Copy the lines of the records from the one containing "Page size: 1654x930." through the one containing "subtitle Starring: concurrent.futures", both included, reproducing them without any change.

■ ■ ■ ■

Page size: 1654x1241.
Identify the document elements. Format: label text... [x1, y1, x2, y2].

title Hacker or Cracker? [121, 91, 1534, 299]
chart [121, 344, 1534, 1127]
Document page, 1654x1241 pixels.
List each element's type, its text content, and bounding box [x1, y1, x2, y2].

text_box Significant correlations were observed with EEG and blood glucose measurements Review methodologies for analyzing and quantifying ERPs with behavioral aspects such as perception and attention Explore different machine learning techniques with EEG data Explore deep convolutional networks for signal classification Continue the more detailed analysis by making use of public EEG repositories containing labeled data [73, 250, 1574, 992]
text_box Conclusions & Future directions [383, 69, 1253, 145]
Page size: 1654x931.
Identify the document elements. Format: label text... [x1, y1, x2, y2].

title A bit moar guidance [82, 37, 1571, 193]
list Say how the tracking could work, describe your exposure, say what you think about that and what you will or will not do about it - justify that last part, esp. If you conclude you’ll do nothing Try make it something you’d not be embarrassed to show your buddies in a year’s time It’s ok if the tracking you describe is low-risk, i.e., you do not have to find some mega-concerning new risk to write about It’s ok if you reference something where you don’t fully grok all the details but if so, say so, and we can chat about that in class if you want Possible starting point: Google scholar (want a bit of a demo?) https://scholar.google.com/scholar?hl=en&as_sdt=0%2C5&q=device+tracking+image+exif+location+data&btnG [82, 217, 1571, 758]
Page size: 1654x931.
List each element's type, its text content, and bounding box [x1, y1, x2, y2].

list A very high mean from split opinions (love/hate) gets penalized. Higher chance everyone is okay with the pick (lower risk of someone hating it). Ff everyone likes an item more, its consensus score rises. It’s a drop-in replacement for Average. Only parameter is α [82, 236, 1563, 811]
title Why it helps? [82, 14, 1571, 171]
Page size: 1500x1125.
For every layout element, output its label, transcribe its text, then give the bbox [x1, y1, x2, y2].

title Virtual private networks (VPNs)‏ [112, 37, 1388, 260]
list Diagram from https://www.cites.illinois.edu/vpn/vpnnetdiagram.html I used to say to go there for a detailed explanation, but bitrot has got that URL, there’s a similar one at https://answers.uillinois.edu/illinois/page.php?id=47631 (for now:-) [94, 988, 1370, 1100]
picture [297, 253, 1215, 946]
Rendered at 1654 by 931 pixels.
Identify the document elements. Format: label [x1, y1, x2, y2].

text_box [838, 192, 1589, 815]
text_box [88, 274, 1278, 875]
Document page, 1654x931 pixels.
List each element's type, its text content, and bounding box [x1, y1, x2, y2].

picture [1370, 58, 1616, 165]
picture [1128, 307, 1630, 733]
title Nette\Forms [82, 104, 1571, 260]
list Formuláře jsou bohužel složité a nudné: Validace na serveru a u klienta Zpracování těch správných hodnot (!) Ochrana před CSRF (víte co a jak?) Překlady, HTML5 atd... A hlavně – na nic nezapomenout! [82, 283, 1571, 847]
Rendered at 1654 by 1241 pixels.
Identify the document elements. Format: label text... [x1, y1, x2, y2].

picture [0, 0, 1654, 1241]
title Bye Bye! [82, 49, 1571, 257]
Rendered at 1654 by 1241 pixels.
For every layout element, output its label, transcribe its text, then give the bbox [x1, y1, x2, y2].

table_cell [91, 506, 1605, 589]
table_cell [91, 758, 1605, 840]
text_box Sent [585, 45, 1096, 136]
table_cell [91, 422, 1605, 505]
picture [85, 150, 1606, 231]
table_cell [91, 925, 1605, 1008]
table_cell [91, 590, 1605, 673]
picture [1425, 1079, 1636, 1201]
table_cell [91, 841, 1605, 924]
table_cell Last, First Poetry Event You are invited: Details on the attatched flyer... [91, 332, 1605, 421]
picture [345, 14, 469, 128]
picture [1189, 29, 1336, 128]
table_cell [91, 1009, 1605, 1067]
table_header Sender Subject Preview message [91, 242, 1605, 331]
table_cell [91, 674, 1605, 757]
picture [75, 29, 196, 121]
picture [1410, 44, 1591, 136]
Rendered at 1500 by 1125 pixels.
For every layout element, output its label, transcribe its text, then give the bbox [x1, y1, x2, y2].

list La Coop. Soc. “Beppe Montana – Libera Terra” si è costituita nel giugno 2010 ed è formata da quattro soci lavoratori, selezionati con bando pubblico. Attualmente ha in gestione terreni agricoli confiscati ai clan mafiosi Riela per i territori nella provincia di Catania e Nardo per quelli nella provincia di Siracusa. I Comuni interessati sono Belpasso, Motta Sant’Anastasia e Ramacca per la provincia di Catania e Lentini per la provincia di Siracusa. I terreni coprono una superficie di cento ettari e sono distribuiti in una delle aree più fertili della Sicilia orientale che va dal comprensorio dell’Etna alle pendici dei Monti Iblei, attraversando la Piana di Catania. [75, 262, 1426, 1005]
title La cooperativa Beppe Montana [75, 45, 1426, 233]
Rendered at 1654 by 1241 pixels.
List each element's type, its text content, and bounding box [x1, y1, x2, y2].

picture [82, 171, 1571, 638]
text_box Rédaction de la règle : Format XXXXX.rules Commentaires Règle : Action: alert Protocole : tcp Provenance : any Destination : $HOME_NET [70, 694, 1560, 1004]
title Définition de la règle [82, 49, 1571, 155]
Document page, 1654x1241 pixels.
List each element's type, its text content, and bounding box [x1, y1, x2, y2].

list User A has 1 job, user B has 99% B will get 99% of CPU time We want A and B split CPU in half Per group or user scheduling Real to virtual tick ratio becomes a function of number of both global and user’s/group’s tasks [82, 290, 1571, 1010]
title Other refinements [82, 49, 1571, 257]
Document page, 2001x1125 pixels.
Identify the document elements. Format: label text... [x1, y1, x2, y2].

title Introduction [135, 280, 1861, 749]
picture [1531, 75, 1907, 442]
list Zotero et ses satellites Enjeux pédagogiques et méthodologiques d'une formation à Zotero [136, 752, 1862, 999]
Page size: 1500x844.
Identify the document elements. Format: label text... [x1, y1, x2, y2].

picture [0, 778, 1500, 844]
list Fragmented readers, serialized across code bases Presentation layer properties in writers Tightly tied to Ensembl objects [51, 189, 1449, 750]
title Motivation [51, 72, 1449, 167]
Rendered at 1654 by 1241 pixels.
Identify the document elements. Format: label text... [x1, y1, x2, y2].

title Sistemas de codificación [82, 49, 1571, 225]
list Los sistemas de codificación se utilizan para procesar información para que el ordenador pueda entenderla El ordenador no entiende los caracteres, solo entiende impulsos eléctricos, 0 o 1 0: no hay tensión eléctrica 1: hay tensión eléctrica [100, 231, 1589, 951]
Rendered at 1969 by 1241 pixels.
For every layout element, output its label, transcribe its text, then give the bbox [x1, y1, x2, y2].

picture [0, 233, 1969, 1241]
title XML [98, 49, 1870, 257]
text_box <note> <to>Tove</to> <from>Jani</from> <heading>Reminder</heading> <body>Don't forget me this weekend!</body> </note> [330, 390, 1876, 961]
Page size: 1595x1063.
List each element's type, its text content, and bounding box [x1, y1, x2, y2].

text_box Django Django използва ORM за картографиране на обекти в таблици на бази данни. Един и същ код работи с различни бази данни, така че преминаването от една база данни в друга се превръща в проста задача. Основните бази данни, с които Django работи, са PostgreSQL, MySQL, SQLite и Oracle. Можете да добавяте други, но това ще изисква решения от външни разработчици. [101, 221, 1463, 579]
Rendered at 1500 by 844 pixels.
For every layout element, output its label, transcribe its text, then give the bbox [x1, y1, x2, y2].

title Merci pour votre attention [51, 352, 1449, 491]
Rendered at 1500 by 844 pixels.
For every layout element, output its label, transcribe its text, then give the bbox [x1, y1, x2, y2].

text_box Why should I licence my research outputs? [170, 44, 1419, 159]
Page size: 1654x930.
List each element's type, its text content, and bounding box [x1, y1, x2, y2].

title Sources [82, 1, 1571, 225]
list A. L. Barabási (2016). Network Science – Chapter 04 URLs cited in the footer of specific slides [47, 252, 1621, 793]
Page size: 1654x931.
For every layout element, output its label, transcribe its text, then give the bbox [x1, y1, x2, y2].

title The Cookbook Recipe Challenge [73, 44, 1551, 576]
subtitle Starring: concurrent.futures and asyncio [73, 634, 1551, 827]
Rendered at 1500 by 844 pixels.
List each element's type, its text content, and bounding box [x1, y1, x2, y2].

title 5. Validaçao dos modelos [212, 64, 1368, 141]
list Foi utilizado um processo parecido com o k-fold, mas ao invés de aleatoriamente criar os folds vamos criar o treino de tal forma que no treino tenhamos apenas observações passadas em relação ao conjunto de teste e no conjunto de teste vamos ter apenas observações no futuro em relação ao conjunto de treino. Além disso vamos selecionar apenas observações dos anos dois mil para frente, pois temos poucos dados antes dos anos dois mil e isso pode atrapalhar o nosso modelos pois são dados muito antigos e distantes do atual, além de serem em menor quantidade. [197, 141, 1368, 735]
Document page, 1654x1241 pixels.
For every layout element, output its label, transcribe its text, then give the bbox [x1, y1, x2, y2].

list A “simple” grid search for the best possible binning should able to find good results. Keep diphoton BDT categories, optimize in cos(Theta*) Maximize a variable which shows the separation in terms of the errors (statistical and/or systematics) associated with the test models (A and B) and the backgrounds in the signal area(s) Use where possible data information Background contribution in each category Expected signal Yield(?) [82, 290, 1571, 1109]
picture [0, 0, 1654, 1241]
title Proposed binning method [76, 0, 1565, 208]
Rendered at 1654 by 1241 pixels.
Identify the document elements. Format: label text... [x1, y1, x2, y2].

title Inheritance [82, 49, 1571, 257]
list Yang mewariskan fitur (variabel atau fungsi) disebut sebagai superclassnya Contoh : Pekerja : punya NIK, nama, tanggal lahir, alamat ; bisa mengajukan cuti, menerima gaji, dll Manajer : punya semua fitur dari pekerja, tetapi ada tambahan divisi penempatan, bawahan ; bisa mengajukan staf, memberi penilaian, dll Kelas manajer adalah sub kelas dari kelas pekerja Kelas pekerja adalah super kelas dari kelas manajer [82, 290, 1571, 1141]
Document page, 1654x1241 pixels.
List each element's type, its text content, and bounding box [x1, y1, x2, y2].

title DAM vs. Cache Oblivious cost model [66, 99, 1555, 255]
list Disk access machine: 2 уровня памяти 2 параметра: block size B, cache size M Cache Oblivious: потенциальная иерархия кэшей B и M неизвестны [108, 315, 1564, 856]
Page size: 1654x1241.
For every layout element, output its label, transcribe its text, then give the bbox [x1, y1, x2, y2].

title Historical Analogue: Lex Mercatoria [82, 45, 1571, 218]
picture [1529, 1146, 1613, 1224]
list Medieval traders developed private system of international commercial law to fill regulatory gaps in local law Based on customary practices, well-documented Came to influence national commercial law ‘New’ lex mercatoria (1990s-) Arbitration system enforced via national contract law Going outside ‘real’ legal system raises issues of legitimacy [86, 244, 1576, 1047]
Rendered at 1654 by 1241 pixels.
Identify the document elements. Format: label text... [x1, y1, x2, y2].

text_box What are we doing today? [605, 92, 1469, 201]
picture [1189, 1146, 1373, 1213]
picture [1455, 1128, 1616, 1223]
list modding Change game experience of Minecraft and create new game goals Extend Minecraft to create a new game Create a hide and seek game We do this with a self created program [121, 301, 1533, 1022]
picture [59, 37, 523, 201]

■ ■ ■ ■

Solution to the exercise ▸
Page size: 1654x930.
List each element's type, its text content, and bounding box [x1, y1, x2, y2].

title Sources [82, 1, 1571, 225]
list A. L. Barabási (2016). Network Science – Chapter 04 URLs cited in the footer of specific slides [47, 252, 1621, 793]
Page size: 1654x931.
For every layout element, output its label, transcribe its text, then give the bbox [x1, y1, x2, y2].

title The Cookbook Recipe Challenge [73, 44, 1551, 576]
subtitle Starring: concurrent.futures and asyncio [73, 634, 1551, 827]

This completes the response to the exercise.